■ Directions
Return each line exactly as written. Begin with the first line of the entries and end with the line that has "Our firm is".

Saved data entries:
=== Section Start ===

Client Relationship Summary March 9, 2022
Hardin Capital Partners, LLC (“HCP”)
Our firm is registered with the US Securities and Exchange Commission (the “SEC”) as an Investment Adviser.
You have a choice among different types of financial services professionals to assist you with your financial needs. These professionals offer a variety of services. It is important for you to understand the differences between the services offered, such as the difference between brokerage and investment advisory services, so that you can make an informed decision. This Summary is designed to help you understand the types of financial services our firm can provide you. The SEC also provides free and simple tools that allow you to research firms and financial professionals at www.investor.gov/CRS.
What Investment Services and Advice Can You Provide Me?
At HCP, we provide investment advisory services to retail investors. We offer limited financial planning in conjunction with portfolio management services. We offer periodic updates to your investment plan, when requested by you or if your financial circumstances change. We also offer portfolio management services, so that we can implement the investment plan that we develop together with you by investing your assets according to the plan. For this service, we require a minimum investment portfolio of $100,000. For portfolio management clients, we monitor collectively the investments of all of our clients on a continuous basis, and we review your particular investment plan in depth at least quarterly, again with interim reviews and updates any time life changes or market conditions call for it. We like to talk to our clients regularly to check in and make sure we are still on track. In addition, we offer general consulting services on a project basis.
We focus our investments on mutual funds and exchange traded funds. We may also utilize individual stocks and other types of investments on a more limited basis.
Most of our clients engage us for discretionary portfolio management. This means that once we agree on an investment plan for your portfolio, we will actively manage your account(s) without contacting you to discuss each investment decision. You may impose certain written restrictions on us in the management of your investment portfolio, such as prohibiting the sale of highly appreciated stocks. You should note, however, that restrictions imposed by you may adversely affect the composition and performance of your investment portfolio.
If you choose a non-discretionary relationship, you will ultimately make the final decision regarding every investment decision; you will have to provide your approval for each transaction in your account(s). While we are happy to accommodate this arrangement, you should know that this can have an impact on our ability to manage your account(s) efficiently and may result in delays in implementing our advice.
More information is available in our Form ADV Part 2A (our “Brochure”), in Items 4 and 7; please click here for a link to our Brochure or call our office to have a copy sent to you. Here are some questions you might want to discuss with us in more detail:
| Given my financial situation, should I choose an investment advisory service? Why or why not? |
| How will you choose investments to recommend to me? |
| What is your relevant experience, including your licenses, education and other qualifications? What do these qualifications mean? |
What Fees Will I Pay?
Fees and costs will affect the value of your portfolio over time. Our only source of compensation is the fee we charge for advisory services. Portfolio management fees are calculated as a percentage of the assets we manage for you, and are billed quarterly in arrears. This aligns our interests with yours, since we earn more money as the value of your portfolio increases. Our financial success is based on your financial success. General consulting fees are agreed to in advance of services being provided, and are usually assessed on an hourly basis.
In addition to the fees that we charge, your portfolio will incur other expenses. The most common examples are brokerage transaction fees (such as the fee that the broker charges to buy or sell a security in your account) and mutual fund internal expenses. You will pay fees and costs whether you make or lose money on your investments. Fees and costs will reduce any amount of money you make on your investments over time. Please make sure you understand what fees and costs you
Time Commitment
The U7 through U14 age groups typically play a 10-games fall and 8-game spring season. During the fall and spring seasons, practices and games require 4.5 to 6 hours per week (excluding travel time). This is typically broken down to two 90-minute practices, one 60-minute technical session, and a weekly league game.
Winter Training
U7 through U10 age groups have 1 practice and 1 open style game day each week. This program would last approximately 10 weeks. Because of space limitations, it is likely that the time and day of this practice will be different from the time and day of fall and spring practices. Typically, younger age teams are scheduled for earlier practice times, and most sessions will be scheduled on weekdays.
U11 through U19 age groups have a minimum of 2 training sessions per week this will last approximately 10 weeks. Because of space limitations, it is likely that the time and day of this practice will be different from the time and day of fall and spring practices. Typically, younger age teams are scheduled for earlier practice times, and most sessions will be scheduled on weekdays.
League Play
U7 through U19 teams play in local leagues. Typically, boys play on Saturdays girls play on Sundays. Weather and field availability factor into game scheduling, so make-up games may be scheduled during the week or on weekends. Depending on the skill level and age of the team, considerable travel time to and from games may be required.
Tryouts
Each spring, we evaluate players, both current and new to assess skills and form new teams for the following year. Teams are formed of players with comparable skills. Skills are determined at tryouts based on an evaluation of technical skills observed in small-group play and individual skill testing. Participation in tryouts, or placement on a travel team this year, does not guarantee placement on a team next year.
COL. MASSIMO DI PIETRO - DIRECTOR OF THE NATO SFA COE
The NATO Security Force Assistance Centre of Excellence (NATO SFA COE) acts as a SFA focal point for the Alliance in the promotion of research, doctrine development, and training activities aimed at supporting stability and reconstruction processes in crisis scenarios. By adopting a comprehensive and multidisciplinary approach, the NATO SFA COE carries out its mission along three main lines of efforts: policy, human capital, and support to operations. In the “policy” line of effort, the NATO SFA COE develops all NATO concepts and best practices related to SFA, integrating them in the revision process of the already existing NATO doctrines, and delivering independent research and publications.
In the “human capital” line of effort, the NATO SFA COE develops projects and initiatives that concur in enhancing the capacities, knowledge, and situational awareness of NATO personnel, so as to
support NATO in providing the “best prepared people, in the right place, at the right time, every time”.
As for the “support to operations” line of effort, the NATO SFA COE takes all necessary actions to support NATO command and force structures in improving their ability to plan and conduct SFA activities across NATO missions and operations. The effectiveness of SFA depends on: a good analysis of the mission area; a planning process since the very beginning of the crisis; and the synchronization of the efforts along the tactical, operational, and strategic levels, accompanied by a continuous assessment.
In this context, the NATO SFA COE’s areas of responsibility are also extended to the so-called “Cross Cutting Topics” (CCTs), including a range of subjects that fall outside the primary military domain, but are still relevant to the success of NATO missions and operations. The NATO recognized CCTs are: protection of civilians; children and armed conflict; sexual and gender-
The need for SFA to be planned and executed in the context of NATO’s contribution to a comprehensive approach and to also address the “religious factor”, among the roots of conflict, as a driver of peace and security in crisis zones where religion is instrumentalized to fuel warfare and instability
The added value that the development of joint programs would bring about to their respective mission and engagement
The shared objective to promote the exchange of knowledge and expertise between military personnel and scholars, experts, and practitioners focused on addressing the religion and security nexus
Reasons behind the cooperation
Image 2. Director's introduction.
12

=== Section End ===

■ Task response
Client Relationship Summary March 9, 2022
Hardin Capital Partners, LLC (“HCP”)
Our firm is registered with the US Securities and Exchange Commission (the “SEC”) as an Investment Adviser.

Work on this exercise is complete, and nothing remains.